◆ **Brief**: In your output, repeat each entry exactly and include no pictures.

◆ **Dataset records**:
────────

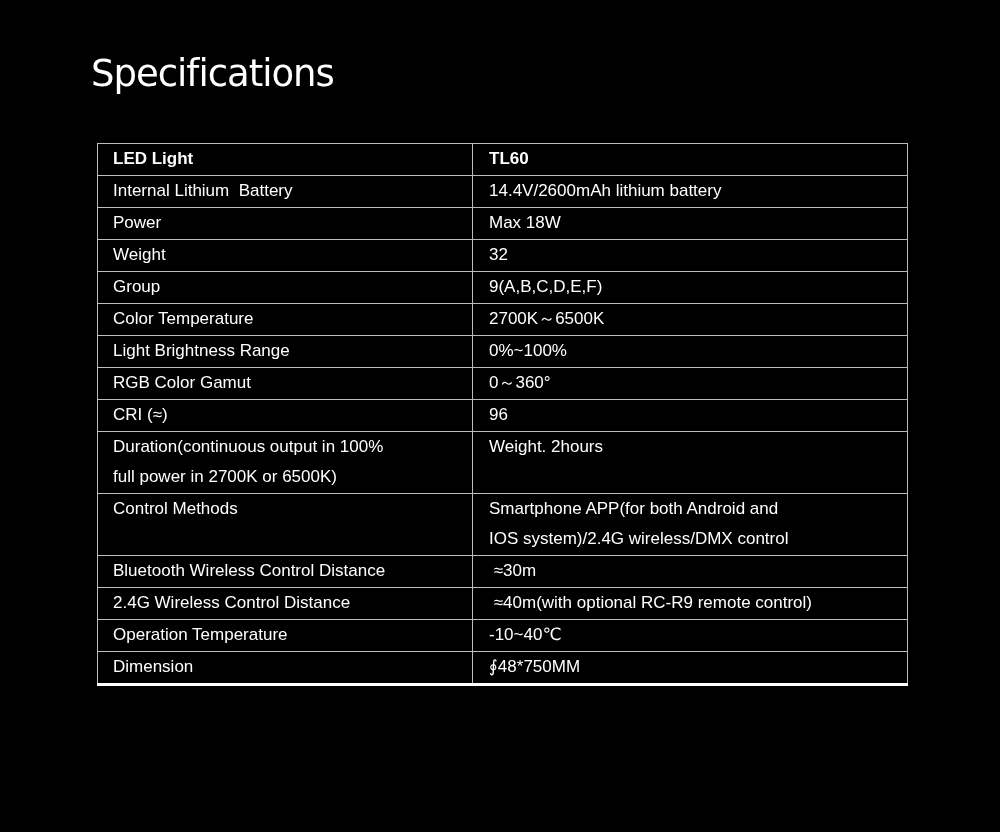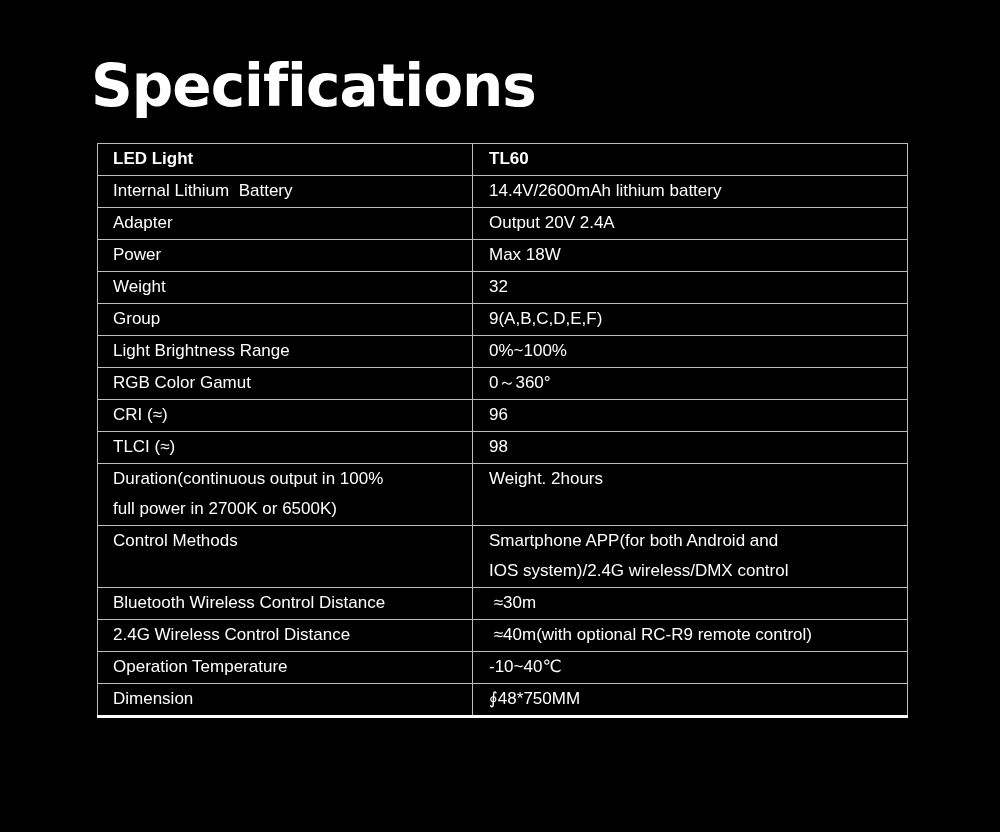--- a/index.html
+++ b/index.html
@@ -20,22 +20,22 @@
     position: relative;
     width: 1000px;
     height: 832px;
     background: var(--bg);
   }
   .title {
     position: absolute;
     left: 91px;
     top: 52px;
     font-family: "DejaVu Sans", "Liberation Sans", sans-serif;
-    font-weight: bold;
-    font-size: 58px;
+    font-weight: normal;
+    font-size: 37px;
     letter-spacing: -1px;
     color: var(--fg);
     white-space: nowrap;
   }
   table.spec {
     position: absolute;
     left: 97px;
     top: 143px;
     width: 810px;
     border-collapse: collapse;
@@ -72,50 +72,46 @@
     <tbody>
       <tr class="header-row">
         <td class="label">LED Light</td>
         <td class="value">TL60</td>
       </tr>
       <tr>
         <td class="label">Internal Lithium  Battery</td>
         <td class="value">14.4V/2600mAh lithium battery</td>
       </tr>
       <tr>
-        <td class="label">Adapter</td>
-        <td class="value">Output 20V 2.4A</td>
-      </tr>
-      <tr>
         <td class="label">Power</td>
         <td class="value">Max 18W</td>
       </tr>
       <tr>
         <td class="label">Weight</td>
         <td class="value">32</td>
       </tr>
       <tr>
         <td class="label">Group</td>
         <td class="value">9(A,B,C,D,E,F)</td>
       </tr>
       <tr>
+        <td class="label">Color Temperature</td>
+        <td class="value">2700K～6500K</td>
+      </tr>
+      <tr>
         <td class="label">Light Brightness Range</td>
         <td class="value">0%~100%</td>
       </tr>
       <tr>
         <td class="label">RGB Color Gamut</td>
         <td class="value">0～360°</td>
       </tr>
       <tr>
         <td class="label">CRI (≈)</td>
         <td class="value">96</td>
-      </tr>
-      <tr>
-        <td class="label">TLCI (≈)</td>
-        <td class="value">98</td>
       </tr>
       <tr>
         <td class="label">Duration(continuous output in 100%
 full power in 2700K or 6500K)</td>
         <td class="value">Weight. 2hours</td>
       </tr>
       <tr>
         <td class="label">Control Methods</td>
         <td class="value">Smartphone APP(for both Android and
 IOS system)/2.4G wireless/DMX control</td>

────────

◆ **Solution for this task**:
--- a/index.html
+++ b/index.html
@@ -20,22 +20,22 @@
     position: relative;
     width: 1000px;
     height: 832px;
     background: var(--bg);
   }
   .title {
     position: absolute;
     left: 91px;
     top: 52px;
     font-family: "DejaVu Sans", "Liberation Sans", sans-serif;
-    font-weight: bold;
-    font-size: 58px;
+    font-weight: normal;
+    font-size: 37px;
     letter-spacing: -1px;
     color: var(--fg);
     white-space: nowrap;
   }
   table.spec {
     position: absolute;
     left: 97px;
     top: 143px;
     width: 810px;
     border-collapse: collapse;
@@ -72,50 +72,46 @@
     <tbody>
       <tr class="header-row">
         <td class="label">LED Light</td>
         <td class="value">TL60</td>
       </tr>
       <tr>
         <td class="label">Internal Lithium  Battery</td>
         <td class="value">14.4V/2600mAh lithium battery</td>
       </tr>
       <tr>
-        <td class="label">Adapter</td>
-        <td class="value">Output 20V 2.4A</td>
-      </tr>
-      <tr>
         <td class="label">Power</td>
         <td class="value">Max 18W</td>
       </tr>
       <tr>
         <td class="label">Weight</td>
         <td class="value">32</td>
       </tr>
       <tr>
         <td class="label">Group</td>
         <td class="value">9(A,B,C,D,E,F)</td>
       </tr>
       <tr>
+        <td class="label">Color Temperature</td>
+        <td class="value">2700K～6500K</td>
+      </tr>
+      <tr>
         <td class="label">Light Brightness Range</td>
         <td class="value">0%~100%</td>
       </tr>
       <tr>
         <td class="label">RGB Color Gamut</td>
         <td class="value">0～360°</td>
       </tr>
       <tr>
         <td class="label">CRI (≈)</td>
         <td class="value">96</td>
-      </tr>
-      <tr>
-        <td class="label">TLCI (≈)</td>
-        <td class="value">98</td>
       </tr>
       <tr>
         <td class="label">Duration(continuous output in 100%
 full power in 2700K or 6500K)</td>
         <td class="value">Weight. 2hours</td>
       </tr>
       <tr>
         <td class="label">Control Methods</td>
         <td class="value">Smartphone APP(for both Android and
 IOS system)/2.4G wireless/DMX control</td>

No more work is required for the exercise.